▶ [What to produce]: Write out every line of the entries below, reproducing each one without any change.

(Entries from a dataset)
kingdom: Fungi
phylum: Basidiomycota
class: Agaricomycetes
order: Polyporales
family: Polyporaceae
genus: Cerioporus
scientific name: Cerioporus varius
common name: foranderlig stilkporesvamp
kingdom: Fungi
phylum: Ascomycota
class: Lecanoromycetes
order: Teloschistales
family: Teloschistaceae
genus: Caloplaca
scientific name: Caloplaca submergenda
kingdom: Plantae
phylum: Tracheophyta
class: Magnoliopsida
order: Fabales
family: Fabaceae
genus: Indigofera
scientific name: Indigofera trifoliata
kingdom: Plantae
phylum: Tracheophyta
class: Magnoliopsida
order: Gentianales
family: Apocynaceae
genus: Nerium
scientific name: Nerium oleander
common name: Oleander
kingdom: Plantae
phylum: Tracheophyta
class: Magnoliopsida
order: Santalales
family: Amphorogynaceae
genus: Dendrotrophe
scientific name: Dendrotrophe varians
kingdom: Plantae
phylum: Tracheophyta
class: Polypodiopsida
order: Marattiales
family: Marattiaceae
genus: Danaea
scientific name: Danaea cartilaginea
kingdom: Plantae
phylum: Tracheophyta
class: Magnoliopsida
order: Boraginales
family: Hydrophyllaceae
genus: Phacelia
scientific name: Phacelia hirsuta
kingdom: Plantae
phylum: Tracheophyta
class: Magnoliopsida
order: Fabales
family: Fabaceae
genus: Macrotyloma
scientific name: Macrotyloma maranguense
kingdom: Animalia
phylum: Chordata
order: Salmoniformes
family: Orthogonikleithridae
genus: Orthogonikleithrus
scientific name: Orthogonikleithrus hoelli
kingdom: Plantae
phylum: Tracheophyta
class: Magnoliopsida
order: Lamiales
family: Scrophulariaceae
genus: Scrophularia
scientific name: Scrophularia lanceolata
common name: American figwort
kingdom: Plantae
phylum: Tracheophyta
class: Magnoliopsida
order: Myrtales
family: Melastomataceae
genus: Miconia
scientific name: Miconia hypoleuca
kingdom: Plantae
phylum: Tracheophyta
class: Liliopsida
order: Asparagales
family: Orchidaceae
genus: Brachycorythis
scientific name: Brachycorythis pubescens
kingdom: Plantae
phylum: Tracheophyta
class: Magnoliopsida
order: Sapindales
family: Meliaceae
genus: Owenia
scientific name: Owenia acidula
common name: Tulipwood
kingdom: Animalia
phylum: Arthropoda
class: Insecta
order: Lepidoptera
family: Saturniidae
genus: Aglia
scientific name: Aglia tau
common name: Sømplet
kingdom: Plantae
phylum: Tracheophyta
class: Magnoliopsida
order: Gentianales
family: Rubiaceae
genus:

▶ [Written reply]:
kingdom: Fungi
phylum: Basidiomycota
class: Agaricomycetes
order: Polyporales
family: Polyporaceae
genus: Cerioporus
scientific name: Cerioporus varius
common name: foranderlig stilkporesvamp
kingdom: Fungi
phylum: Ascomycota
class: Lecanoromycetes
order: Teloschistales
family: Teloschistaceae
genus: Caloplaca
scientific name: Caloplaca submergenda
kingdom: Plantae
phylum: Tracheophyta
class: Magnoliopsida
order: Fabales
family: Fabaceae
genus: Indigofera
scientific name: Indigofera trifoliata
kingdom: Plantae
phylum: Tracheophyta
class: Magnoliopsida
order: Gentianales
family: Apocynaceae
genus: Nerium
scientific name: Nerium oleander
common name: Oleander
kingdom: Plantae
phylum: Tracheophyta
class: Magnoliopsida
order: Santalales
family: Amphorogynaceae
genus: Dendrotrophe
scientific name: Dendrotrophe varians
kingdom: Plantae
phylum: Tracheophyta
class: Polypodiopsida
order: Marattiales
family: Marattiaceae
genus: Danaea
scientific name: Danaea cartilaginea
kingdom: Plantae
phylum: Tracheophyta
class: Magnoliopsida
order: Boraginales
family: Hydrophyllaceae
genus: Phacelia
scientific name: Phacelia hirsuta
kingdom: Plantae
phylum: Tracheophyta
class: Magnoliopsida
order: Fabales
family: Fabaceae
genus: Macrotyloma
scientific name: Macrotyloma maranguense
kingdom: Animalia
phylum: Chordata
order: Salmoniformes
family: Orthogonikleithridae
genus: Orthogonikleithrus
scientific name: Orthogonikleithrus hoelli
kingdom: Plantae
phylum: Tracheophyta
class: Magnoliopsida
order: Lamiales
family: Scrophulariaceae
genus: Scrophularia
scientific name: Scrophularia lanceolata
common name: American figwort
kingdom: Plantae
phylum: Tracheophyta
class: Magnoliopsida
order: Myrtales
family: Melastomataceae
genus: Miconia
scientific name: Miconia hypoleuca
kingdom: Plantae
phylum: Tracheophyta
class: Liliopsida
order: Asparagales
family: Orchidaceae
genus: Brachycorythis
scientific name: Brachycorythis pubescens
kingdom: Plantae
phylum: Tracheophyta
class: Magnoliopsida
order: Sapindales
family: Meliaceae
genus: Owenia
scientific name: Owenia acidula
common name: Tulipwood
kingdom: Animalia
phylum: Arthropoda
class: Insecta
order: Lepidoptera
family: Saturniidae
genus: Aglia
scientific name: Aglia tau
common name: Sømplet
kingdom: Plantae
phylum: Tracheophyta
class: Magnoliopsida
order: Gentianales
family: Rubiaceae
genus:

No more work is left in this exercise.